The Case of the Pope

Vatican Accountability for Human Rights Abuse




A devastatingly argued case holding the Pope to account for clerical child abuse around the world

THE CASE OF THE POPE delivers a devastating indictment of the way the Vatican has run a secret legal system that shields paedophile priests from criminal trial around the world.

Is the Pope morally or legally responsible for the negligence that has allowed so many terrible crimes to go unpunished? Should he and his seat of power, the Holy See, continue to enjoy an immunity that places them above the law?

Geoffrey Robertson QC, a distinguished human rights lawyer and judge, evinces a deep respect for the good works of Catholics and their church. But, he argues, unless Pope Benedict XVI can divest himself of the beguilements of statehood and devotion to obsolescent canon law, the Vatican will remain a serious enemy to the advance of human rights.

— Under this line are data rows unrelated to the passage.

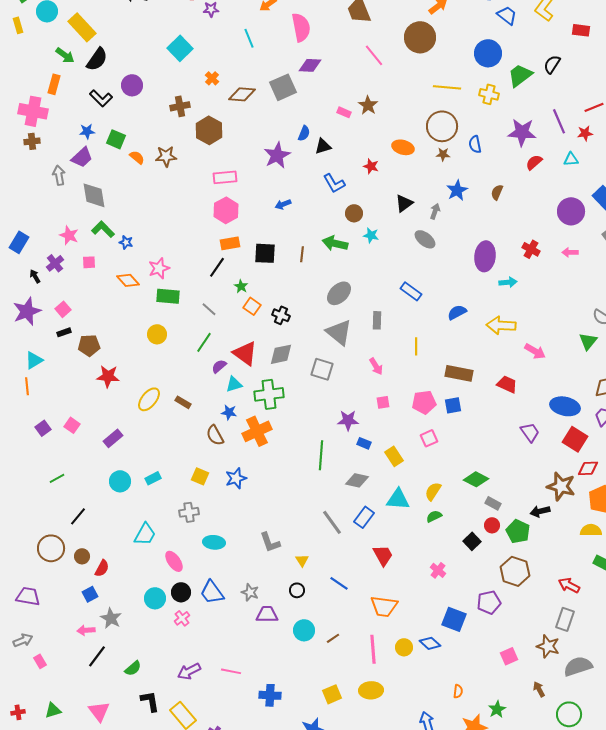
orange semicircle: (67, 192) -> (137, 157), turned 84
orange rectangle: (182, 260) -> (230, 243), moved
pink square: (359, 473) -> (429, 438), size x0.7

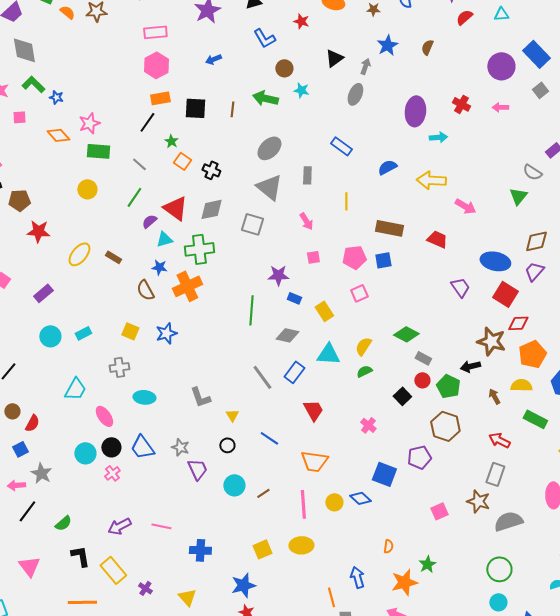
gray ellipse: (425, 239) -> (355, 94), turned 75
purple trapezoid: (267, 614) -> (197, 469), turned 65
brown arrow: (539, 689) -> (494, 396), moved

  • Published: 8 September 2010
  • ISBN: 9780141968896
  • Imprint: Penguin eBooks
  • Format: EBook
  • Pages: 144

About the authors

Geoffrey Robertson

Geoffrey Robertson QC has had a distinguished career as a trial counsel and human rights advocate. He has been a UN war crimes judge, a counsel in many notable Old Bailey trials, has defended hundreds of men facing death sentences in the Caribbean, and has won landmark rulings on civil liberty from the highest courts in Britain, Europe and the Commonwealth. He is founder and head of Doughty Street Chambers, a Master of the Middle Temple, and a visiting professor at the New College of Humanities in London.

His book Crimes Against Humanity has been an inspiration for the global justice movement, his other books include Freedom, the Individual and the Law, The Tyrannicide Brief, The Statute of Liberty, Dreaming Too Loud and the acclaimed memoir The Justice Game. He has made many television and radio programmes, notably Geoffrey Robertson's Hypotheticals, and has won a Freedom of Information award for his writing and broadcasting. In 2011 he received the New York State Bar Association’s Award for ‘Distinction in International Law and Affairs’, and was Australian Humanitarian of the Year in 2014. In 2018 he was awarded an order of Australia (AO) for ‘his distinguished service to the law and the legal profession as an international human rights lawyer and advocate for global civil liberties’.